Et s’il apparaît qu’une intervention est la seule manière de ramener la paix ?

Si c’est la seule solution, alors…

Ces derniers mois, l’UA a paru en retrait sur le dossier, déléguant sa gestion à la Cedeao…

L’UA n’est pas en retrait. Nous avons élaboré une feuille de route, qui a été validée par le Conseil de paix et de sécurité de l’UA et qui a ensuite été transmise au Conseil de sécurité de l’ONU. Nous avons également nommé un haut représentant pour le Mali, l’ancien président burundais Pierre Buyoya. La Cedeao n’est pas seule à gérer la situation : il y a aussi l’UA et toute la communauté internationale. Le dossier est désormais entre les mains de l’ONU. C’est un processus qui prendra du temps et pour lequel nous devrons ensuite trouver les financements nécessaires.

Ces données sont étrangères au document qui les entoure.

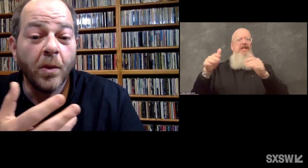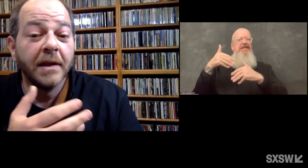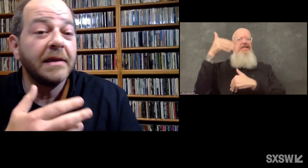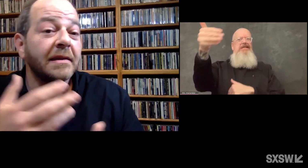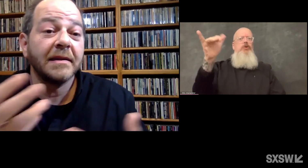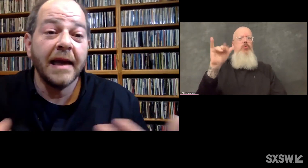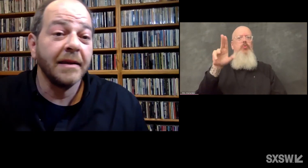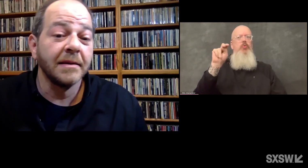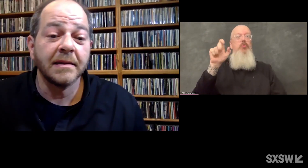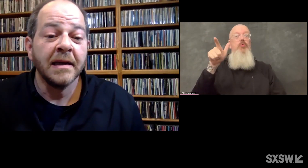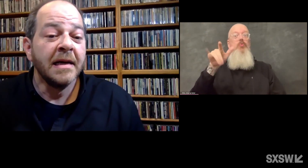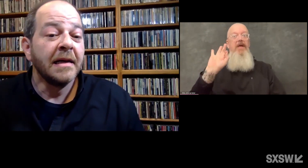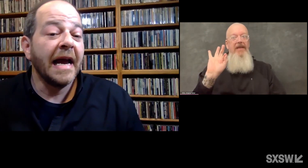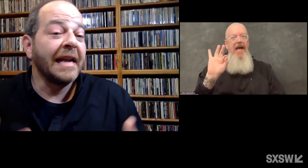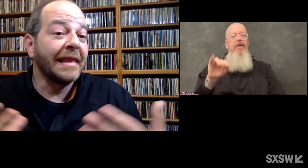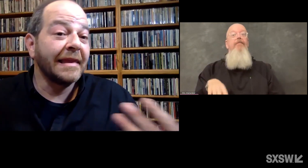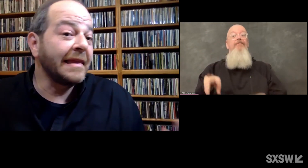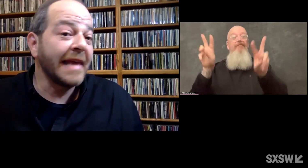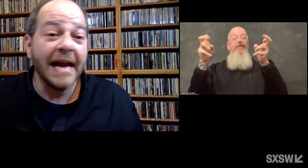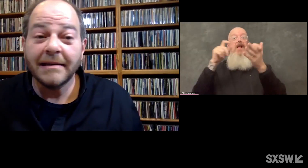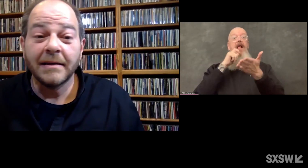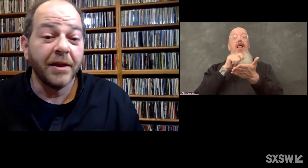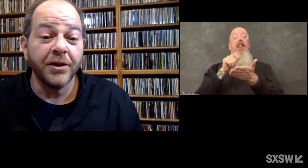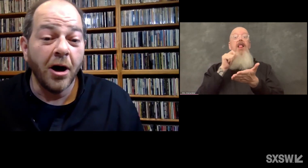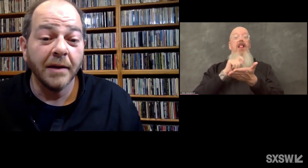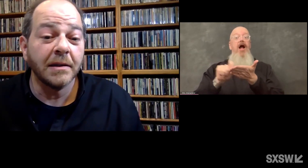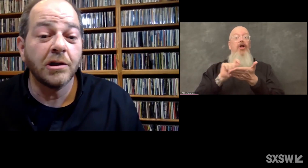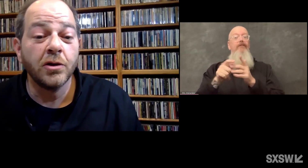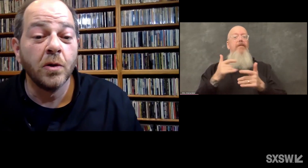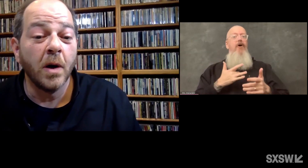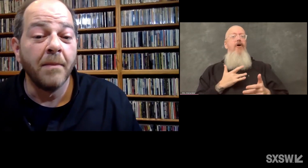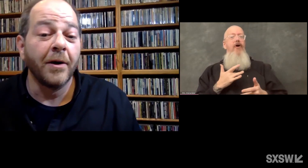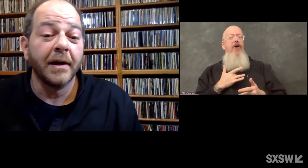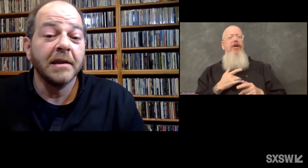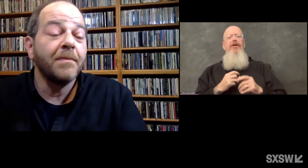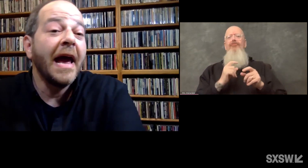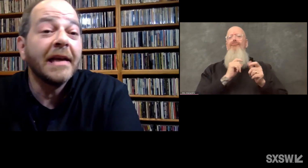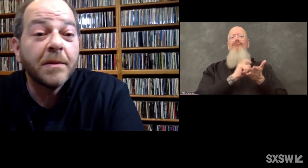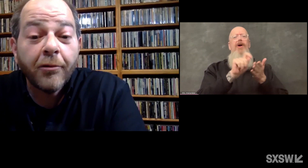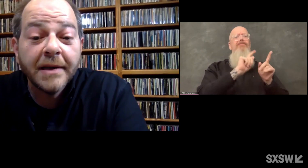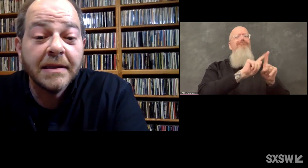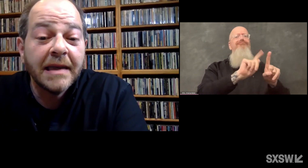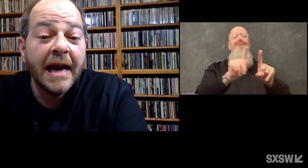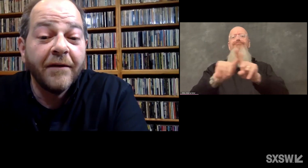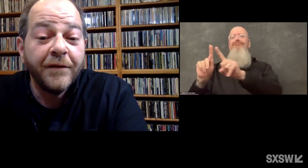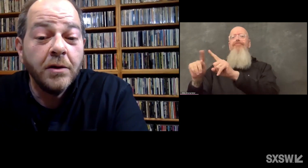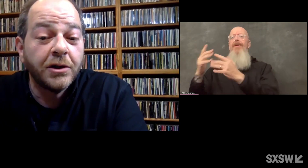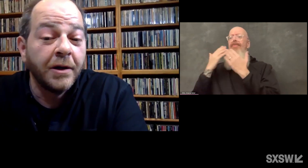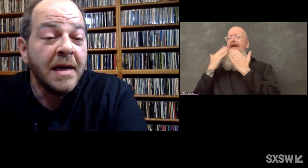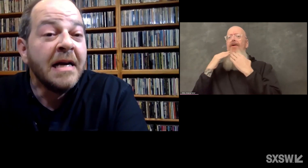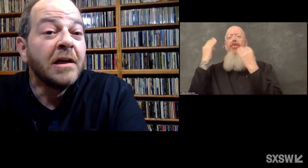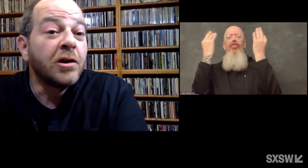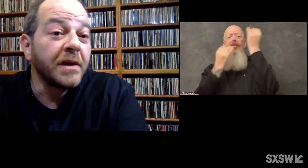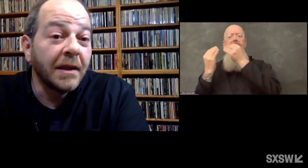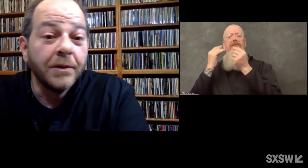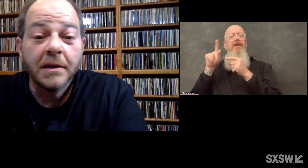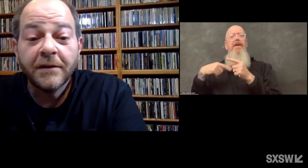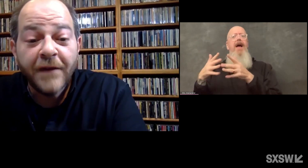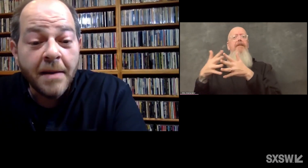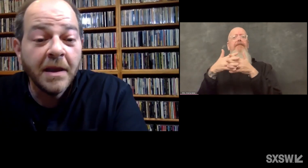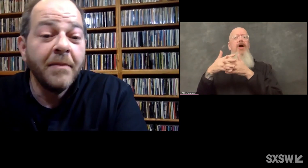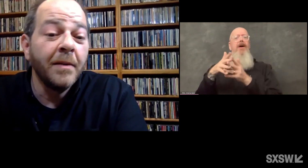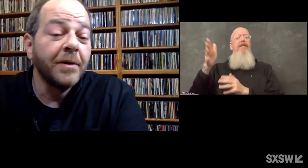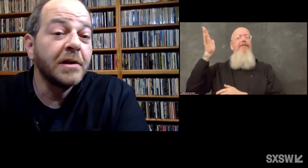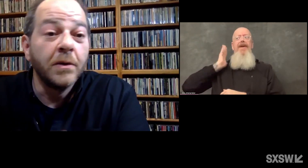the heart. Willie sends and thanks and thoughts to Americans past, present, and future, to his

Fin octobre, l’UA a appelé à la tenue d’élections libres et transparentes au cours du premier trimestre 2013. Est-ce réaliste ?

Il est bien évident qu’il ne peut pas y avoir des élections que dans le Sud : ce serait entériner une partition dont nous ne voulons pas.

Ce sont les Maliens qui nous ont dit, lorsque nous nous sommes rendus à Bamako, que des élections pourraient être organisées en avril, mais selon toute vraisemblance ce pourrait plutôt être vers la fin 2013. Il est bien évident qu’il ne peut pas y avoir des élections que dans le Sud : ce serait entériner une partition dont nous ne voulons pas.

La situation au Mali est-elle à vos yeux une conséquence directe de la chute du régime de Kadhafi ?

Il est clair que cette situation découle, au moins en partie, de ce qui s’est passé en Libye. Elle est toutefois plus complexe que cela. On ne peut pas, par exemple, minimiser le problème du trafic de drogue, dont l’épicentre se trouve sans doute en Guinée-Bissau, mais qui a des ramifications dans toute la sous-région et qui aide les groupes armés à se financer dans le Nord-Mali.

Vous vous êtes rendue à Bamako mi-octobre. Avez-vous eu l’impression que le président Traoré et le Premier ministre Diarra parlaient d’une seule voix ?

Le président et le Premier ministre travaillent en étroite collaboration. Ils vont dans le bon sens et nous avons eu avec eux des discussions très constructives. C’est la raison pour laquelle l’UA a décidé de lever ses sanctions [le Mali, suspendu après le coup d’État, a réintégré l’UA le 24 octobre].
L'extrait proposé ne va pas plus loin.